Elastic (Rock Mechanics)

Key Takeaways

• Seismic waves propagate as elastic deformations and seismic velocities directly measure elastic moduli — seismic compressional (P) waves and shear (S) waves are stress waves that travel through rock by alternately compressing and extending (P-waves) or shearing (S-waves) the rock in a fully reversible, elastic manner; the velocities of these waves are directly related to the rock's elastic moduli and bulk density by: Vp = sqrt((K + 4G/3)/ρ) and Vs = sqrt(G/ρ); measuring Vp and Vs from sonic logs or seismic surveys and combining them with density allows calculation of K, G, E, and ν for the formation, converting the seismic measurement into the mechanical properties needed for geomechanical analysis; the relationship between seismic velocities and mechanical properties is one of the most powerful connections in applied geophysics, allowing wellbore-scale and seismic-scale measurements to be integrated in a common mechanical earth model that describes formation properties throughout the field volume rather than only at well locations.
• Static and dynamic elastic moduli differ systematically and the difference must be accounted for in geomechanical models — dynamic elastic moduli are measured at seismic or sonic frequencies (tens to thousands of Hertz) at very small strain amplitudes (microstrains), while static elastic moduli are measured in the laboratory on core samples deformed at low rates to large strains (hundreds of microstrains); dynamic moduli are consistently higher than static moduli for the same rock because: at high frequencies, the rock matrix and pore fluid are undrained (pore fluid does not have time to redistribute, making the rock appear stiffer than its drained state); at small strains, the rock's microcracks are closed by the confining stress and do not contribute to deformation (making the rock appear stiffer than it would under larger strains that open microcracks); converting dynamic moduli from logs to static moduli for use in wellbore stability and fracture design calculations requires empirically derived correlation equations specific to each formation type, typically calibrated using matched laboratory static and dynamic measurements on core samples from the formation of interest.

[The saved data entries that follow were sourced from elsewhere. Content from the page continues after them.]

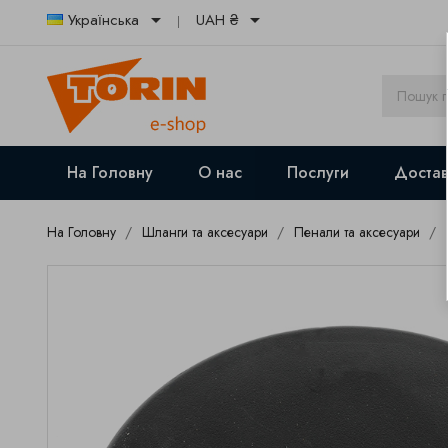


Українська
UAH ₴
На Головну
О нас
Послуги
Достав
На Головну
Шланги та аксесуари
Пенали та аксесуари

• Pore pressure and effective stress govern the elastic response of reservoir rocks during production — rock elastic moduli depend on the effective stress (the difference between total confining stress and pore pressure), with stiffness increasing as effective stress increases; as reservoir pressure depletes during production, effective stress increases on the reservoir rock framework, causing elastic compaction (volumetric reduction) of the reservoir that reduces pore space and drives some additional hydrocarbon production (compaction drive) — a significant production mechanism in chalk reservoirs (North Sea Ekofisk field, where chalk compaction has driven both production and seafloor subsidence of several meters) and unconsolidated sandstone reservoirs; in overpressured formations, the pore pressure is close to the total stress, effective stress is low, and the rock is relatively soft and deforms easily under applied loads; drilling into overpressured formations requires careful mud weight management because the low effective stress means the rock's elastic compressive strength threshold is lower than in normally pressured formations at the same depth.
• Fracture mechanics in hydraulic fracturing assumes elastic deformation of the host rock to predict fracture geometry — hydraulic fracture models (PKN, KGD, Radnitz-Sneddon, and pseudo-3D models) treat the reservoir rock as a linear elastic medium and use the elastic moduli (particularly Young's modulus and Poisson's ratio) to relate the net pressure in the fracture (injection pressure minus closure stress) to the fracture width and the stress intensity at the fracture tip that drives propagation; higher Young's modulus (stiffer rock) requires higher net pressure to achieve the same fracture width, which is relevant for design of fracturing treatments in stiff carbonates versus more compliant shales; Poisson's ratio controls the relationship between horizontal and vertical stresses in the formation, which determines the principal stress magnitudes and therefore the closure stress and fracture orientation; the elastic moduli from sonic logs (converted from dynamic to static values) are the inputs to fracture geometry models, and the accuracy of the fracture design depends directly on the accuracy of these converted moduli.
• Elastic anisotropy in layered formations creates directional dependence of seismic velocities and mechanical properties — most sedimentary rock is not isotropic (having the same properties in all directions) but rather transversely isotropic (TI), with different elastic properties in the vertical direction (perpendicular to bedding) than in the horizontal direction (parallel to bedding); shale is the most common example, with horizontal P-wave velocity typically 10-30% higher than vertical P-wave velocity due to preferred alignment of clay mineral platelets parallel to bedding; this seismic anisotropy affects the accuracy of seismic depth conversion (depth errors if isotropic velocities are assumed in anisotropic shale overburden) and the mechanical anisotropy affects wellbore stability (the failure stress depends on orientation relative to bedding) and hydraulic fracture height containment (fractures may be deflected or arrested at bedding-parallel planes of weakness); accounting for TI anisotropy in seismic processing and geomechanical modeling is increasingly standard in fields with significant shale sections, but requires cross-dipole acoustic data and careful integration of borehole and seismic measurements.